U.S. Pat. Nos. 4,189,080 and 4,298,072 teach electro-mechanical fastener driving tools wherein the driver is moved through a working stroke by means of a single rotating, high-speed flywheel. The driver is engaged between the single flywheel and a support element. The preferred form of support element comprises a low inertia roller. Both patents teach, however, that other support means, such as a linear bearing or a Teflon block, could be used to accomplish the same purpose.
Electro-mechanical tools of the general class described above can be used to drive nails, staples or the like. For purposes of an exemplary showing, the present invention will be described in terms of its application to an electro-mechanical nailer. It will be understood by one skilled in the art, however, that the teaching of the present invention are equally applicable to electro-mechanical staple driving tools.
One of the many ways in which all such electro-mechanical fastener driving tools differ from their pneumatically actuated counterparts is the manner in which the driver is returned to its normal, unactuated position, having completed a working stroke. In a pneumatically actuated tool, the driver is most usually returned by compressed air, the driver being attached to a piston located in the main cylinder of the tool. In an electro-mechanical tool, on the other hand, alternate means must be provided to return the driver to its normal, unactuated position, having completed a work stroke. The driver return means most commonly used comprises one or more elastomeric cords affixed at one end to the upper end of the driver and at the other end to an anchoring means within the tool housing.
Such elastomeric return means are subject to permanent stretching. Permanent stretching of the elastomeric return means is the result of a number of factors, such as cyclic use, elevated temperatures within the tool, the surrounding atmosphere, the tendency of the elastomeric material to stretch or creep and aging of the material. Stretching of the elastomeric cord or cords can take place to the extent that the driver is not fully returned to its normal, unactuated position. This, in turn, can result in improper functioning of the electro-mechanical fastener driving tool. Traditionally, such electro-mechanical fastener driving tools have not been provided with take-up compensation means. As a result, when stretch of the elastomeric cord or cords has become too great for proper operation of the tool, it has hitherto been necessary to disassemble the tool and adjust or replace the elastomeric cord or cords.
The present invention is directed to a driver return assembly utilizing one or more elastomeric cords and provided with a spring-loaded tensioner to compensate for or take up stretch occurring in the elastomeric cords. This greatly increases the service life of the elastomeric cord or cords and improves the operation and reliability of the electro-mechanical fastener driving tool.
According to the invention, there is provided an improved driver return assembly for an electro-mechanical tool, such as a nailer or stapler. The tool is of the type having a driver which is frictionally moved through a working stroke by means of an electrically driven flywheel. The flywheel presses the driver against a support element. The support element may take the form of a second counter rotating driven flywheel, a low inertia roller, a linear bearing, or a Teflon block.
The electro-mechanical fastener driving tool is provided with a driver return assembly comprising at least one elastomeric cord. The cord is attached at one of its ends to the upper end of the driver and is affixed at its other end to an anchoring means within the tool housing. The at least one cord is caused to pass about at least two pulleys. One of the plurality of pulleys is spring mounted is such a way as to constitute a spring loaded tensioner to take up or compensate for stretch of the at least one elastomeric cord.

====

[Required work]
A: Based on the fastener tool passage, state whether each statement agrees with it: (i) in a pneumatically actuated tool, the driver is usually returned by compressed air; (ii) electro-mechanical fastener driving tools have traditionally been fitted with take-up compensation means; (iii) the support element may be a second counter rotating driven flywheel. Answer yes or no for each and quote the words that decide it.
B: Write the next part of the fastener tool passage, picking up after its final sentence.
The lines that come next are separate material and have no connection to the fastener tool passage.

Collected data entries
====

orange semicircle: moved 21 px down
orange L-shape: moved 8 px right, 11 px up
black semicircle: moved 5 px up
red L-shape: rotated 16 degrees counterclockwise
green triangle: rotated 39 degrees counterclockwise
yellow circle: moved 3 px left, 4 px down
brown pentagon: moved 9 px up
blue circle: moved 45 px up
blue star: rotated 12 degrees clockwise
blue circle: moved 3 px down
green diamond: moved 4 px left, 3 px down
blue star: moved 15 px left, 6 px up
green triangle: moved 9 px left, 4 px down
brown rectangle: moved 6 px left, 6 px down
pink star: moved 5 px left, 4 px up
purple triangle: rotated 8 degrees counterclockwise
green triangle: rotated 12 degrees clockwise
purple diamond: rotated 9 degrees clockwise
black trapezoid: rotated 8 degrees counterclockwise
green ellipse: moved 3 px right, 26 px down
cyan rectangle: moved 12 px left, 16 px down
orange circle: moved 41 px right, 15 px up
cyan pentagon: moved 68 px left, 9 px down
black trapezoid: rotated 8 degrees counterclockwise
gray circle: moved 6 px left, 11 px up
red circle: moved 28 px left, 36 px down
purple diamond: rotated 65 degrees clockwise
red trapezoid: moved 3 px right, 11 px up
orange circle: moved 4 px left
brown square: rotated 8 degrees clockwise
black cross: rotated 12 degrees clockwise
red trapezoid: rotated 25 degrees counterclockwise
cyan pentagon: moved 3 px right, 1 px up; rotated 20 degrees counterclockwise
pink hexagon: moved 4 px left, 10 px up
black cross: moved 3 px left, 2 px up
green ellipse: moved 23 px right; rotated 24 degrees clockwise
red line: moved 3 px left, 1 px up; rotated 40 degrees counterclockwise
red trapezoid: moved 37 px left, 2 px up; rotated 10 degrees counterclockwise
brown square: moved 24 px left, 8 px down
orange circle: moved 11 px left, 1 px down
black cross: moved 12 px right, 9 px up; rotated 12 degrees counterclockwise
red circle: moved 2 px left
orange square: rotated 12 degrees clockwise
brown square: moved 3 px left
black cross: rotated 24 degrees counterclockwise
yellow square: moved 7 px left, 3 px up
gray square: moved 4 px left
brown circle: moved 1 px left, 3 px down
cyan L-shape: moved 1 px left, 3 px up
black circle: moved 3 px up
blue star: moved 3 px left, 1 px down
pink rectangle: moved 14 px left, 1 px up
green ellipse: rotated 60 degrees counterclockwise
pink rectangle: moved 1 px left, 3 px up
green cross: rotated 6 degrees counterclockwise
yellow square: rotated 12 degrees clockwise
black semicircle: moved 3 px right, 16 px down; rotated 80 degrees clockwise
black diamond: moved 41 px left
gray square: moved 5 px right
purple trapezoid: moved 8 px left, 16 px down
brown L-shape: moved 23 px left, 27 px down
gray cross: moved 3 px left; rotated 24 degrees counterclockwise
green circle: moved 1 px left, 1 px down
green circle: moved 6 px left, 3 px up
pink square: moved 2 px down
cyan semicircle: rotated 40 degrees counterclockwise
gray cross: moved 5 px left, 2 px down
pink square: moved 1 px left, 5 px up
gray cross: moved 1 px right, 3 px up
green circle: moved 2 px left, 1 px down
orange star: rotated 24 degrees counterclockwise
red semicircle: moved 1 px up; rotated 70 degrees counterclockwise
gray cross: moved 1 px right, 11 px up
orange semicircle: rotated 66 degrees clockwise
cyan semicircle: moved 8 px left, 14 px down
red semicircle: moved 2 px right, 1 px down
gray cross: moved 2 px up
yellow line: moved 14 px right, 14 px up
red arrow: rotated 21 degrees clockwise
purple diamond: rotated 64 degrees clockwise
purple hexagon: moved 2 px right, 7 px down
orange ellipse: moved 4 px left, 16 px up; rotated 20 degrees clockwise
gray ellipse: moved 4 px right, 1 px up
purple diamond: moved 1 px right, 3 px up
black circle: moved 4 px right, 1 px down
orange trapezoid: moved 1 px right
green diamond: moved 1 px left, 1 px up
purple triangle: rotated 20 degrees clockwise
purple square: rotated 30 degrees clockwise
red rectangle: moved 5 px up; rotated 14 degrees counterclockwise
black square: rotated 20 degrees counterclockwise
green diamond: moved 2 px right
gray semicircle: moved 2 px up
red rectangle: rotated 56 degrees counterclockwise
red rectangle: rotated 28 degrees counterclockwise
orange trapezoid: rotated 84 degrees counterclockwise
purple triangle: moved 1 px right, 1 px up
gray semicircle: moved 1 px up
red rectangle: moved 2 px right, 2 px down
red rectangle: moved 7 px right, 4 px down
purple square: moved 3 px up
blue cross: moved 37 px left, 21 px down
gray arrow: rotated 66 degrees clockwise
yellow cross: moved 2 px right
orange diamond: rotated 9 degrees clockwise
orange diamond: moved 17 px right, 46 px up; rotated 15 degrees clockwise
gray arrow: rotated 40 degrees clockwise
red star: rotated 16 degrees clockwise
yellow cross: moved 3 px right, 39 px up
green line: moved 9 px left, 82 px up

====

[Answers to the exercises]
A:
(i) Yes: "In a pneumatically actuated tool, the driver is most usually returned by compressed air"
(ii) No: "Traditionally, such electro-mechanical fastener driving tools have not been provided with take-up compensation means."
(iii) Yes: "The support element may take the form of a second counter rotating driven flywheel, a low inertia roller, a linear bearing, or a Teflon block."

B:
When more than one elastomeric cord is used in the return assembly, each cord is attached at one of its ends to the upper end of the driver and at the other of its ends to an anchoring means within the tool housing. Furthermore, a plurality of pulleys are provided for each cord, about which they pass. One of the pulleys of each cord is spring mounted so as to constitute a spring loaded tensioner.
FIG. 1 is an elevational view, partly in cross section, illustrating an exemplary electro-mechanical fastener driving tool to which the teachings of the present invention can be applied.
FIG. 2 is a cross sectional view taken along section line 2--2 of FIG. 1.
FIG. 3 is a fragmentary perspective view of a driver return assembly of the present invention.
FIG. 4 is a fragmentary side elevational view of another embodiment of the driver return assembly of the present invention.
FIG. 5 is a fragmentary perspective view of yet another embodiment of the driver return assembly of the present invention.
The teachings of the present invention are applicable to any electro-mechanical fastener driving tool of the type wherein the tool driver is moved through a working stroke by frictional engagement thereof with at least one rotating high speed flywheel. For purposes of a non-limiting, exemplary showing, the present invention will be described in terms of its application to an electro-mechanical nailer of the type described in the above noted U.S. Pat. No. 4,298,072. For a better understanding of this invention, the structure and operation of this exemplary tool will first be described. Reference is made to FIGS. 1 and 2, wherein like parts have been given like index numerals.
The tool is generally indicated at 1 and comprises a housing 2 having a handle portion 3, a main body portion 4, and a magazine portion 5. The magazine 5 contains a plurality of nails, some of which are shown at 6. The body portion 4 contains a pair of internal support plates 7 and 7a in parallel-spaced relationship.
The tool 1 is connectable to a source of electrical current (not shown) by an appropriate conductor 8. The handle portion 3 contains a switch 9 operated by a manual trigger 10.
The main body portion 4 contains a flywheel 11. The flywheel 11 is mounted on the shaft 12 of an electric motor 13, which shaft extends through bearings mounted in support plates 7 and 7a, one of which is shown at 12a.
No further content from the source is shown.